Here’s how it worked: Turkish officials would leak news to local media outlets, and then that news would be picked up and broadcasted the world over. The irony is that Turkey, the world’s most prolific jailer of journalists, became the unquestioned source for the world’s media and the loudest voice calling for justice for Khashoggi. The irony is that Erdogan achieved this international media coup by first effectively breaking, muzzling and intimidating all domestic media into following his line. The very media that is routinely used to target and silence dissenters in Turkey was quoted around the world.
Saudi Arabia’s own attempts at media management — while nowhere near as slick as Turkey’s and hampered by the nature of the Khashoggi case — are not to be disregarded entirely. While Turkey managed to project itself on an international level, Saudi efforts largely focused at keeping Arab media on its side by using the technique of throwing money at a problem until it goes away.
Across the Arab world, Saudi Arabia has funded media outlets in a successful attempt to buy influence, the details of which can be found in diplomatic cables published by WikiLeaks in 2015. These include a $2 million bailout for a Lebanese TV network in return for a pro-Riyadh line and tens of thousands of dollars in inflated subscription fees for smaller Arab publications.
The fruits of that largesse were visible in the obedient parroting of the Saudi line, even as that line turned into a squiggle and then into something out of the fevered imaginations of Salvador Dali. From denial to dark hints about a conspiracy against Riyadh to actually praising the kingdom’s sense of justice and honour once Khashoggi’s death was admitted, most Arab media — used to obeying the commands of police states — contorted themselves like a particularly flexible jalebi.
Some, more loyal than the crown prince, ventured into absurdity with one Lebanese paper claiming that Khashoggi’s fiancé was actually a man in drag, and a member of the Muslim Brotherhood. No matter how laughable, every such claim was obediently amplified by hundreds of pro-Saudi social media accounts, primarily on Twitter, which posted identical content using the hashtag #WealltrustMohammadBin_Salman.
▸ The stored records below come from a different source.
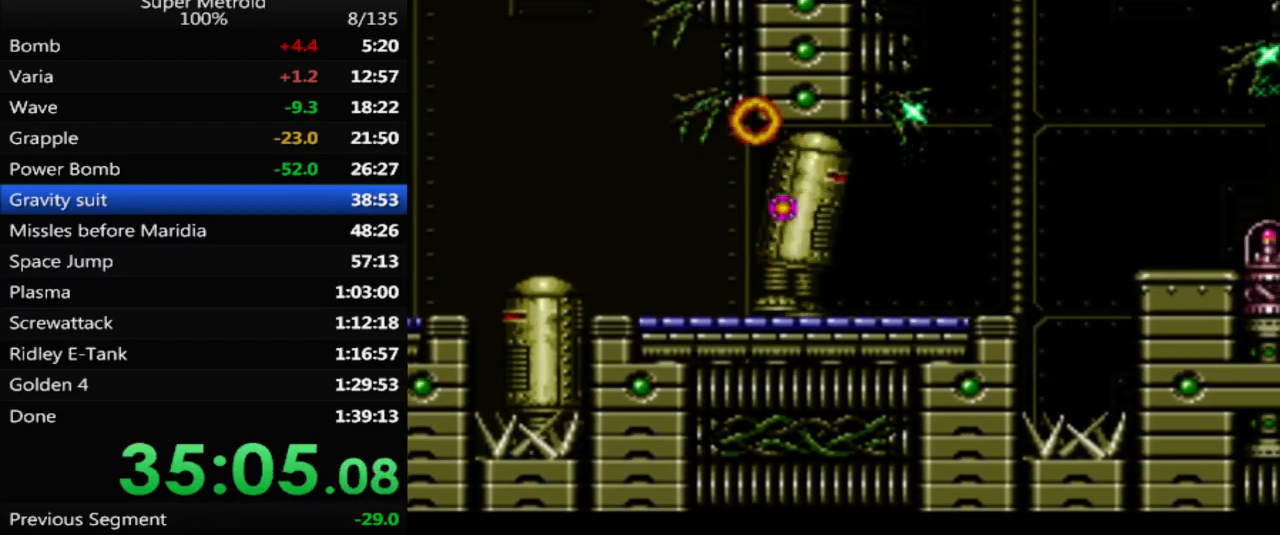
{"buttons": ["A", "DPAD_RIGHT"], "events": [[33, "X", "up"], [50, "A", "up"], [100, "A", "down"], [133, "X", "down"], [267, "A", "up"], [267, "X", "up"], [367, "A", "down"], [417, "X", "down"], [500, "X", "up"]]}
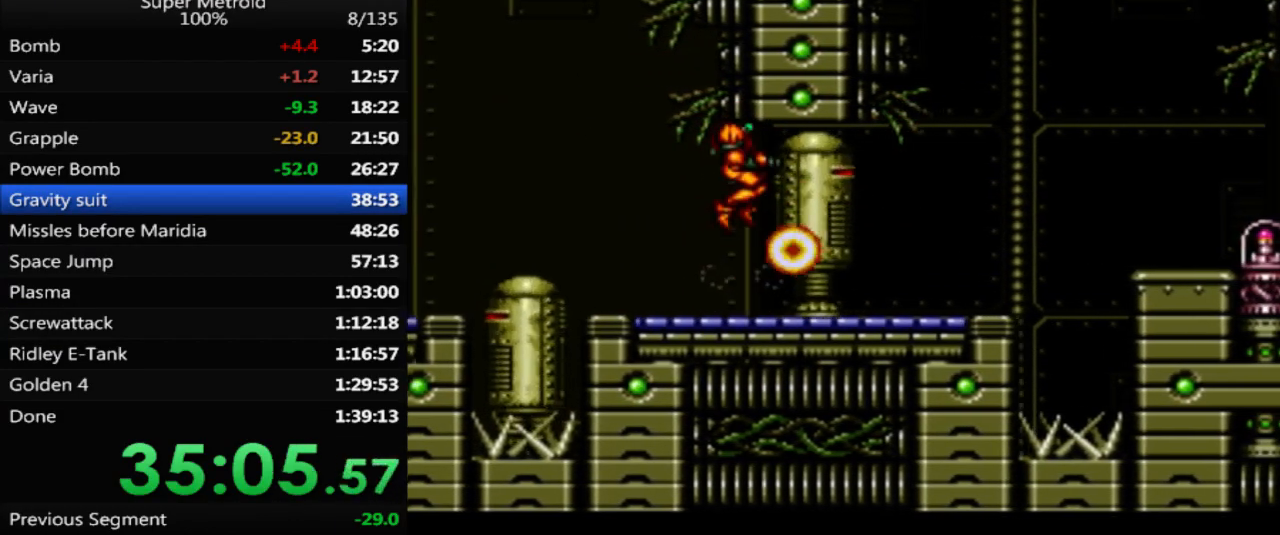
{"buttons": ["DPAD_RIGHT"], "events": [[33, "A", "up"]]}
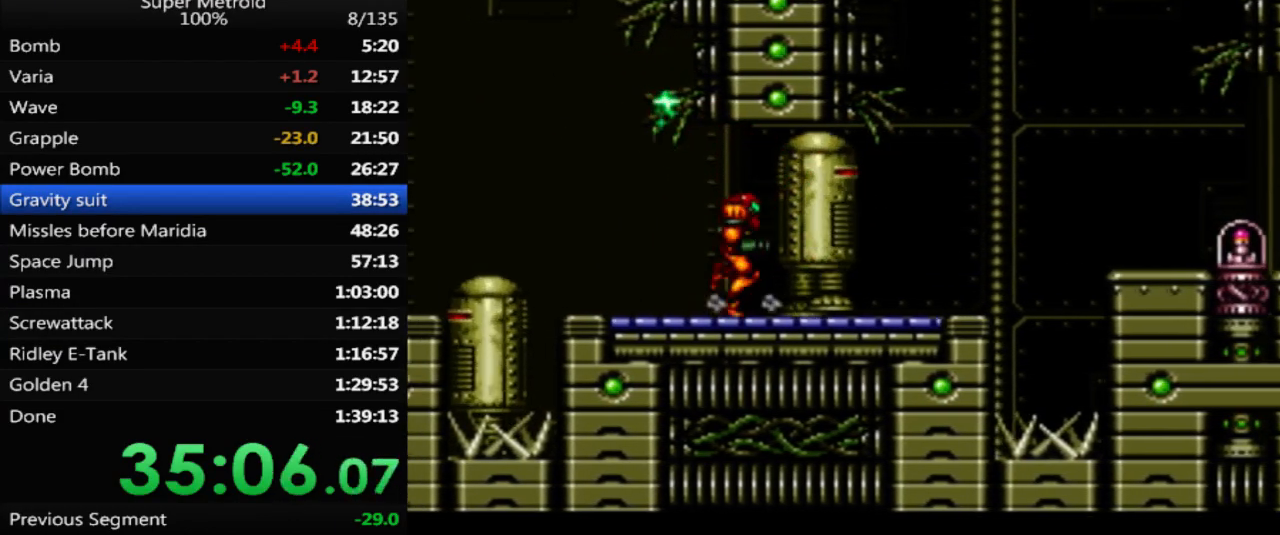
{"buttons": ["DPAD_RIGHT"], "events": [[133, "X", "down"], [183, "X", "up"], [250, "X", "down"], [333, "X", "up"], [400, "X", "down"], [483, "X", "up"]]}
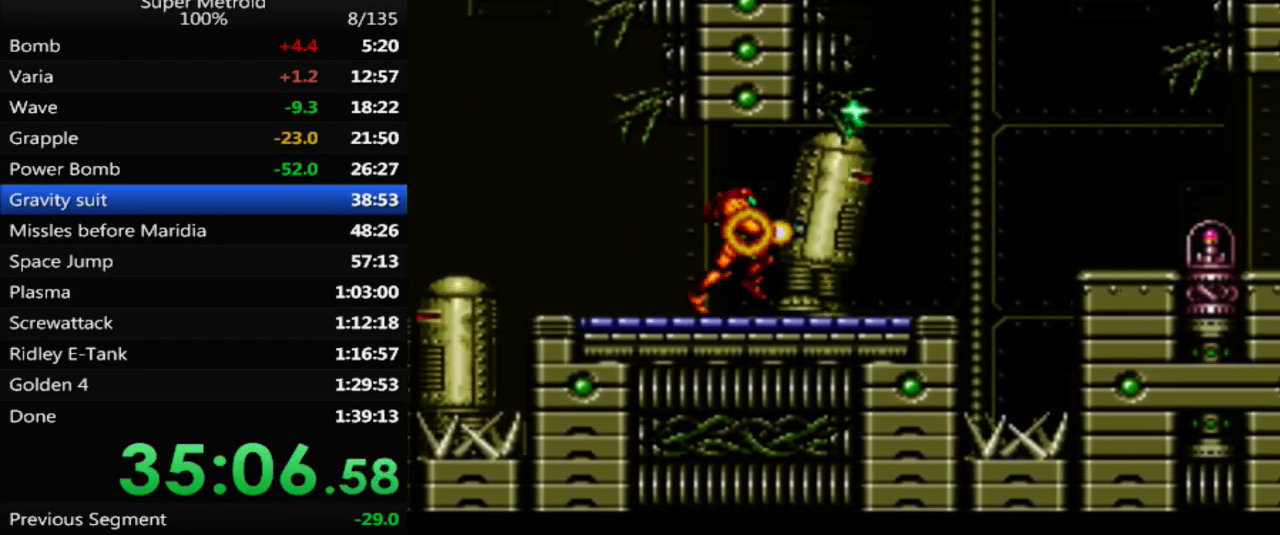
{"buttons": ["X", "DPAD_RIGHT"], "events": [[50, "X", "down"], [133, "X", "up"], [200, "X", "down"], [283, "X", "up"], [350, "X", "down"], [400, "X", "up"], [467, "X", "down"]]}
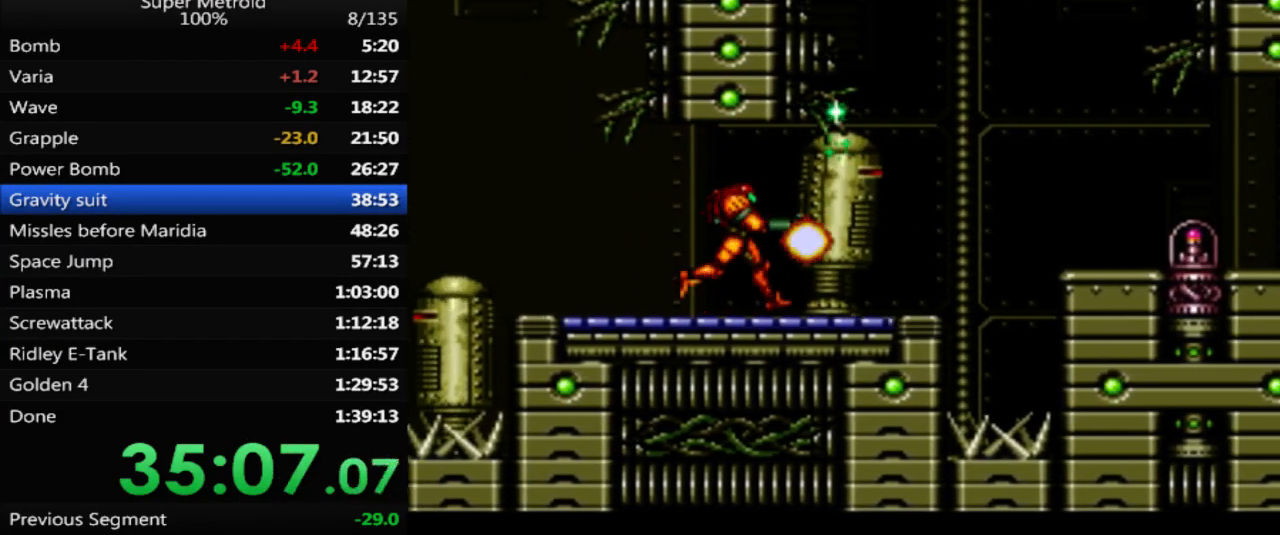
{"buttons": ["DPAD_RIGHT"], "events": [[50, "X", "up"], [117, "X", "down"], [200, "X", "up"], [267, "X", "down"], [333, "X", "up"], [400, "X", "down"], [483, "X", "up"]]}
This was the product of the now widely adopted phenomenon of government sponsored ‘troll farms’ that aim to sway discourse in a certain direction, that aim to confuse where they cannot convince, and intimidate critics into silence by creating an illusion of pro-state consensus. It is yet another irony that Twitter, which many thought would help democratise Saudi Arabia and other countries, itself became a tool of state repression.
But even the best marketing campaign can’t sell a lousy product. Pro-Saudi channels like Al Arabiya may have consoled the loyalists and spun the already well spun, but beyond their captive audience, no one was buying it. That won’t always be the case though. The world over, states that view a free (ish) and thus noisy and inconvenient media as a threat to national interests are taking notes with great interest. Even the most authoritarian states are vying with each other to produce slick media outlets with international appeal that can seamlessly blend propaganda and news, while also providing enough regular clickbait to stay credible. The war for your mind has only just begun. Good luck sifting the news from the noise.